_AIM OF THE EXERCISE_
Give all the lines below again, exactly, with no pictures.

==== GIVEN DATA

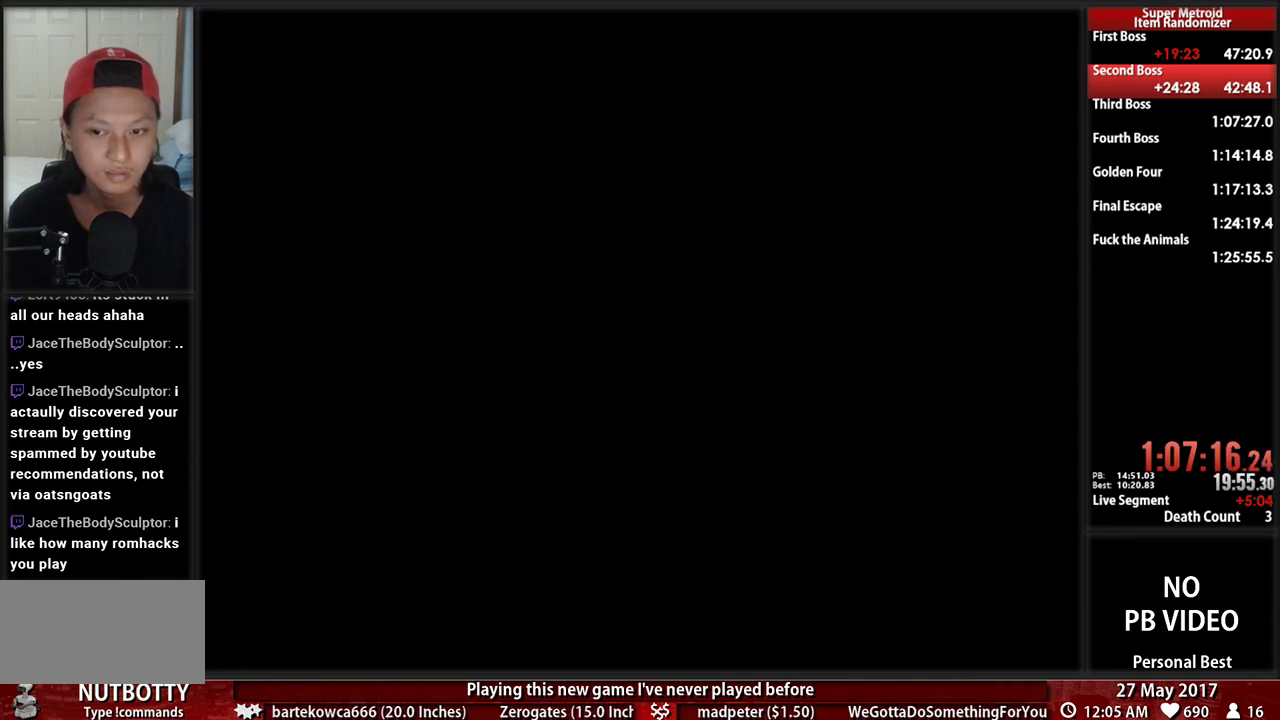
{"buttons": ["A", "L1", "DPAD_LEFT"], "events": [[34, "A", "down"], [34, "X", "up"]]}
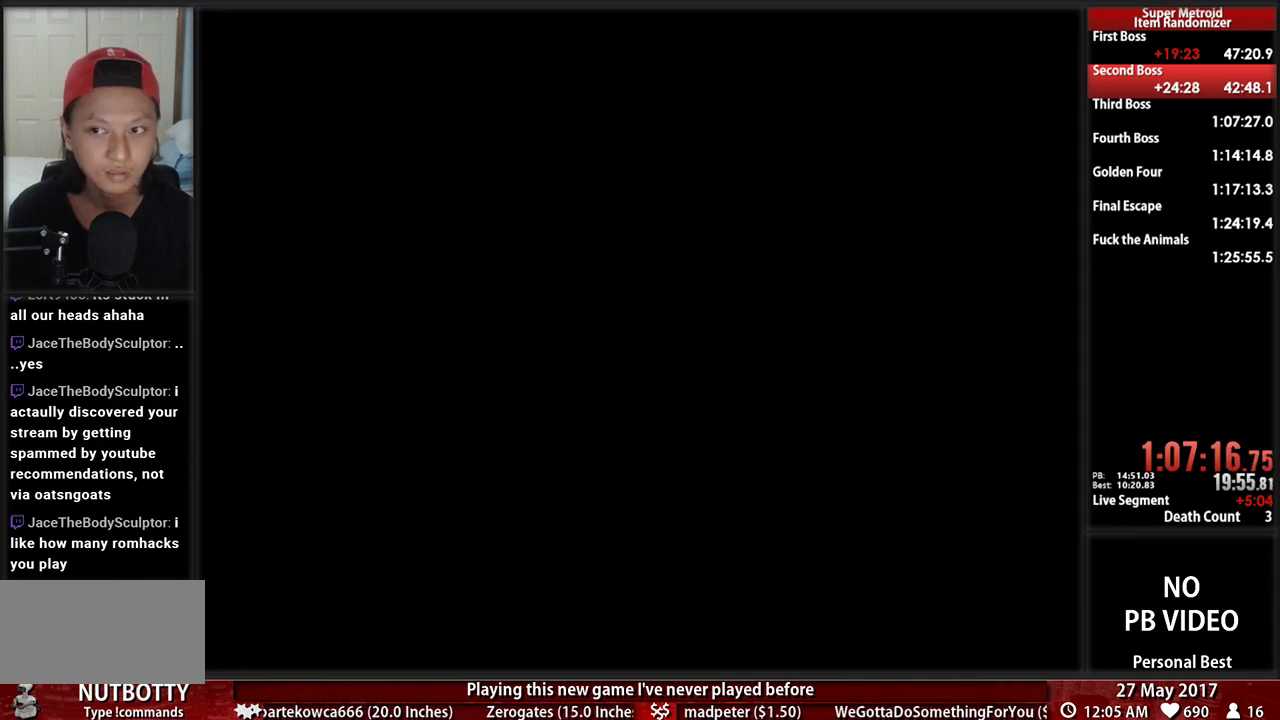
{"buttons": ["L1", "DPAD_LEFT"], "events": [[103, "X", "down"], [138, "A", "up"], [259, "X", "up"], [362, "X", "down"], [500, "X", "up"]]}
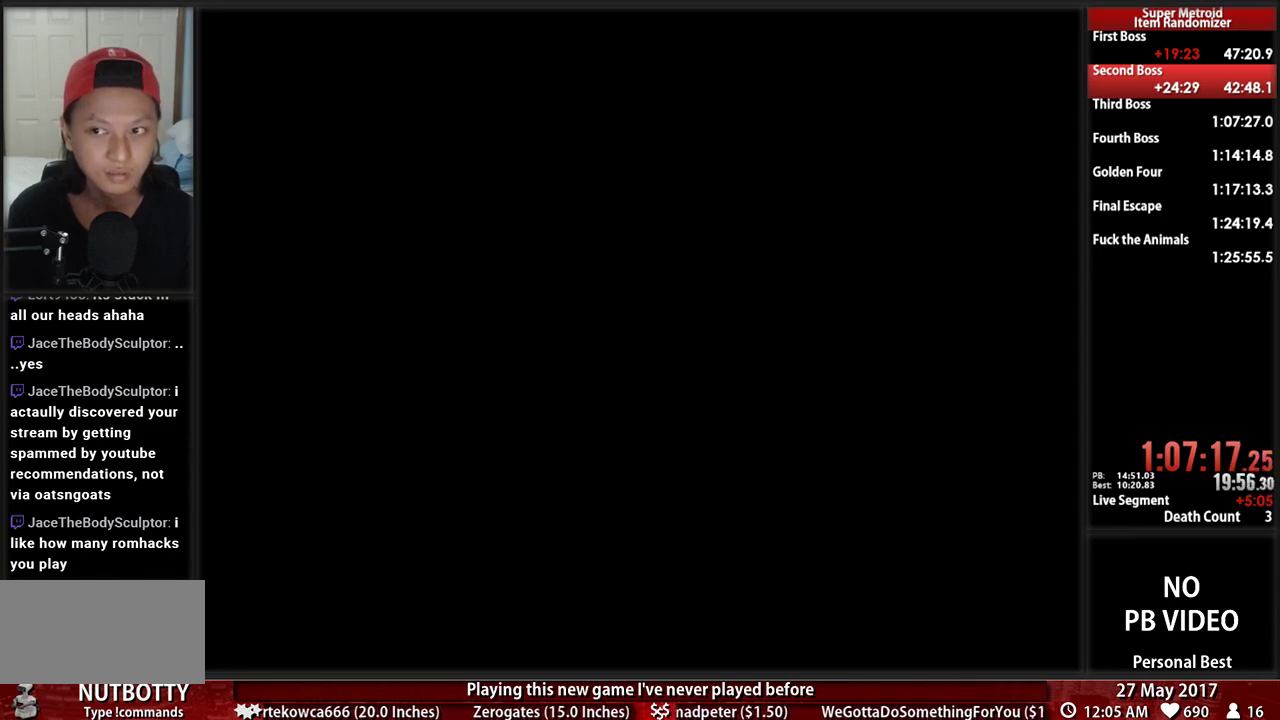
{"buttons": ["L1", "DPAD_LEFT"], "events": [[103, "X", "down"], [207, "X", "up"], [276, "X", "down"], [431, "X", "up"]]}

========

_WRITTEN RESPONSE_
{"buttons": ["A", "L1", "DPAD_LEFT"], "events": [[34, "A", "down"], [34, "X", "up"]]}
{"buttons": ["L1", "DPAD_LEFT"], "events": [[103, "X", "down"], [138, "A", "up"], [259, "X", "up"], [362, "X", "down"], [500, "X", "up"]]}
{"buttons": ["L1", "DPAD_LEFT"], "events": [[103, "X", "down"], [207, "X", "up"], [276, "X", "down"], [431, "X", "up"]]}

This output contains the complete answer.